Donne che leggono una lettera

Suzuki Harunobu, Giovane donna che legge una lettera alla luce di una lanterna, Museum of Fine Arts Boston, circa 1767–68
Suzuki Harunobu, Giovane donna che legge una lettera alla luce di una lanterna, Museum of Fine Arts Boston, circa 1767–68

La donna nella stampa che ammiriamo ha cercato la solitudine della sua veranda per leggere una lettera che evidentemente è di contenuto riservato. Alcuni particolari ci dicono che è giovane e che non è sposata: infatti indossa il furisode, cioè il kimono dalle lunghe maniche che era indossato solo dalle ragazze più giovani; inoltre sul volto sono disegnate le sopracciglia che le donne sposate eliminavano. Alla sua figura solitaria e flessuosa fa da contrappunto la sagoma del pino alla sua sinistra, mentre il ramo di acero dalle foglie rosseggianti è un riferimento stagionale che indica che ci troviamo in autunno. Poiché il pino, essendo un sempreverde, è simbolo di longevità e buona fortuna, possiamo immaginare che il contenuto della lettera sia positivo e che essa rechi buone notizie.
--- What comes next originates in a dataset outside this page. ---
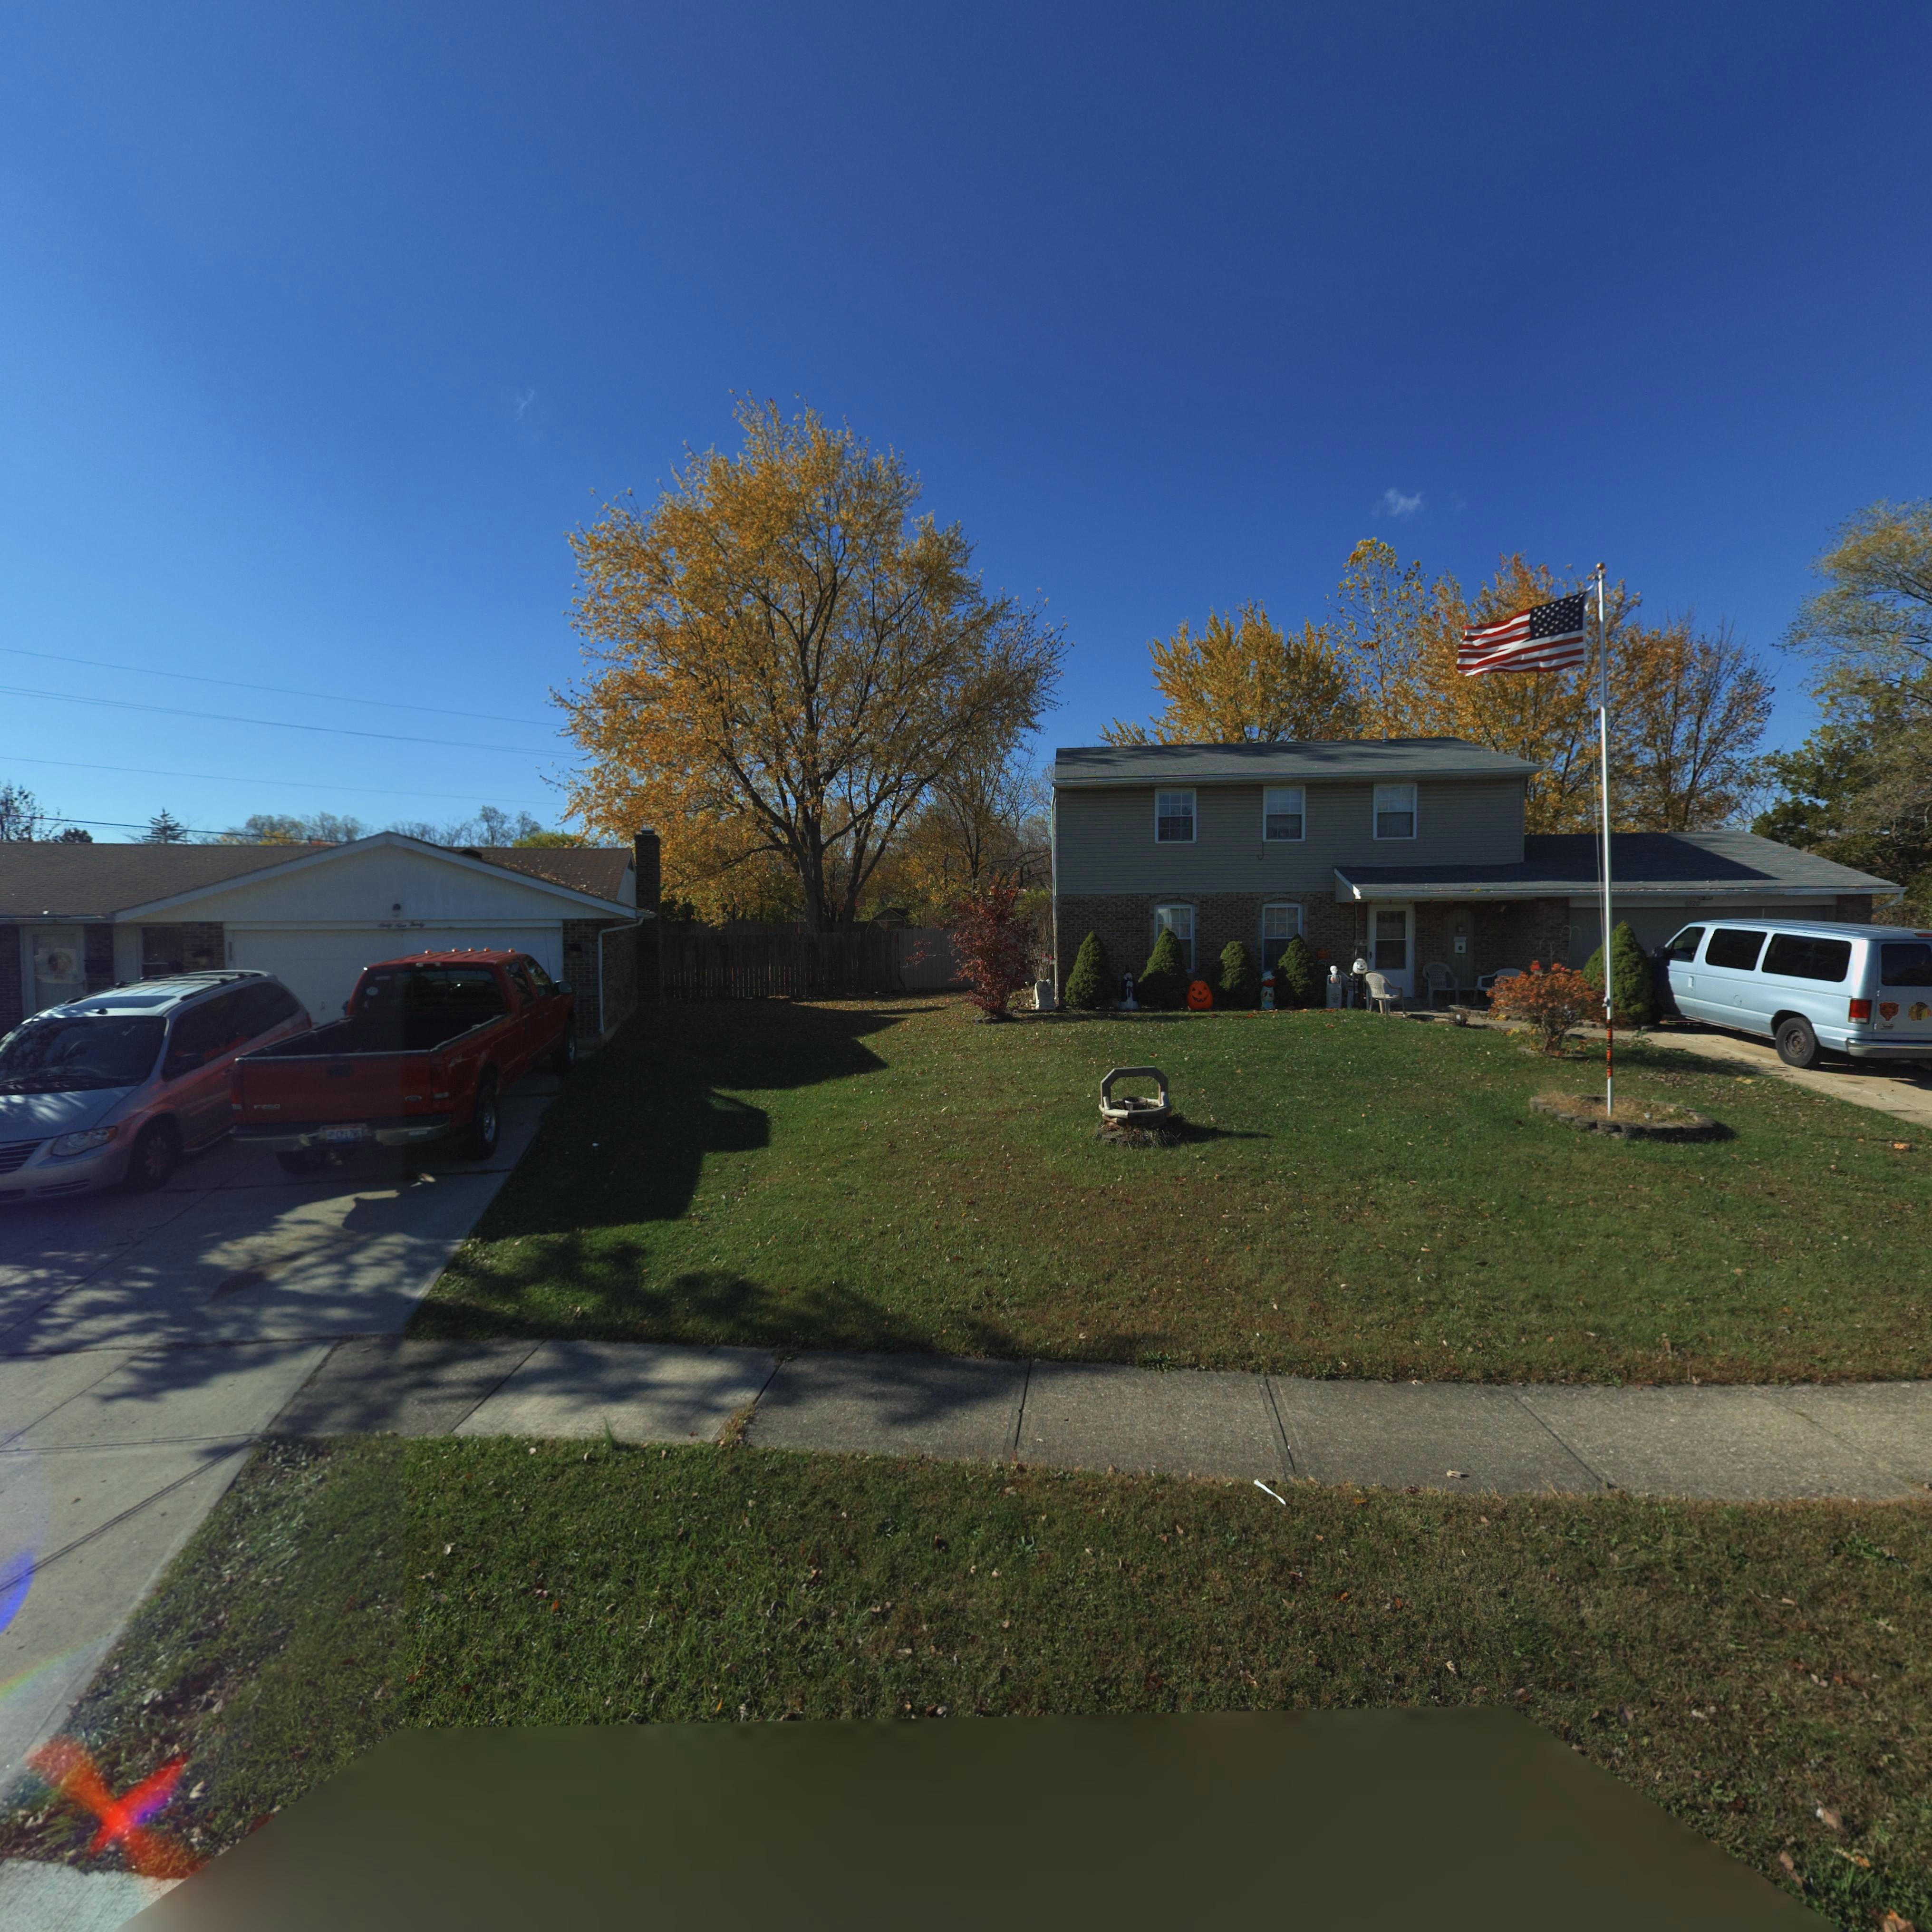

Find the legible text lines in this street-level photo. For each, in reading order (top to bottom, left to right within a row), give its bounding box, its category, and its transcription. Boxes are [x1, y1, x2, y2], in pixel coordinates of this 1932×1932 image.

[1684, 900, 1701, 908] StreetNumber: 6920
[377, 920, 427, 929] StreetNumber: Sixty Nine Thirty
L’autore rappresenta la figura femminile come esile e flessuosa, quasi da adolescente: essa risponde al canone estetico di “ike” che predilige alla rappresentazione di una corporeità formosa, matronale una bellezza longilinea, spiritualizzata. Poiché ike è anche eleganza della semplicità, i colori sono ridotti a poche tonalità essenziali. Tutta la scena esprime intimità e ricerca della solitudine.

Johannes Vermeer, Donna in azzurro che legge una lettera, Rijksmuseum Amsterdam, 1662-1663 circa
Johannes Vermeer, Donna in azzurro che legge una lettera, Rijksmuseum Amsterdam, 1662-1663 circa

Simile in questo è il dipinto di Vermeer, il cui tono intimista è sottolineato dall’ambientazione della scena in un interno domestico dall’atmosfera luminosa e ovattata. Non conosciamo il contenuto della lettera, ma la presenza di una carta geografica e di una sedia vuota fa pensare che essa rechi notizie di qualcuno assente e lontano. Tutto si gioca sull’effetto della luce proveniente dalla finestra che, creando un gioco di ombre, plasma e definisce i volumi. Anche in questo dipinto, come nell’opera giapponese, i colori sono essenziali, imperniati sulle tonalità dell’azzurro e dell’ocra ed anche i riflessi sul muro riprendono i toni azzurrini dell’abito.

La principale differenza stilistica fra le due opere consiste nel fatto che l’opera giapponese prescinde volutamente dagli effetti di luce e ombra e dalla plastica volumetrica per ridurre tutto all’essenzialità della linea. La forma è ridotta a segno grafico, un ovale per il viso e una curva elegante per il corpo: dunque nella rappresentazione della figura umana non vi è imitazione della natura, ma astrazione.

Suzuki Harunobu (1725 ? – 1770) è stato uno dei più grandi interpreti dell’ukiyo-e. Alcuni studiosi sostengono che fosse originario di Kyoto, forse allievo di Nishikawa Sukenobu o comunque influenzato da quest’ultimo, altri di Edo. E’ ricordato per essere stato uno dei primi autori ad aver utilizzato la stampa policroma (le nishiki-e o “immagini di broccato”) che aveva superato le precedenti realizzazioni a soli due o tre colori. Si conosce molto poco della sua biografia, ma dai riferimenti letterari contenuti in molte sue opere si ritiene che provenisse da un ambiente colto e frequentasse circoli di intellettuali. Il suo stile è sofisticato ed elegante e i suoi soggetti prediletti cortigiane e giovani amanti, ma anche scene di vita quotidiana. Secondo alcuni autori è stato il primo a rappresentare scene con la neve e notturne.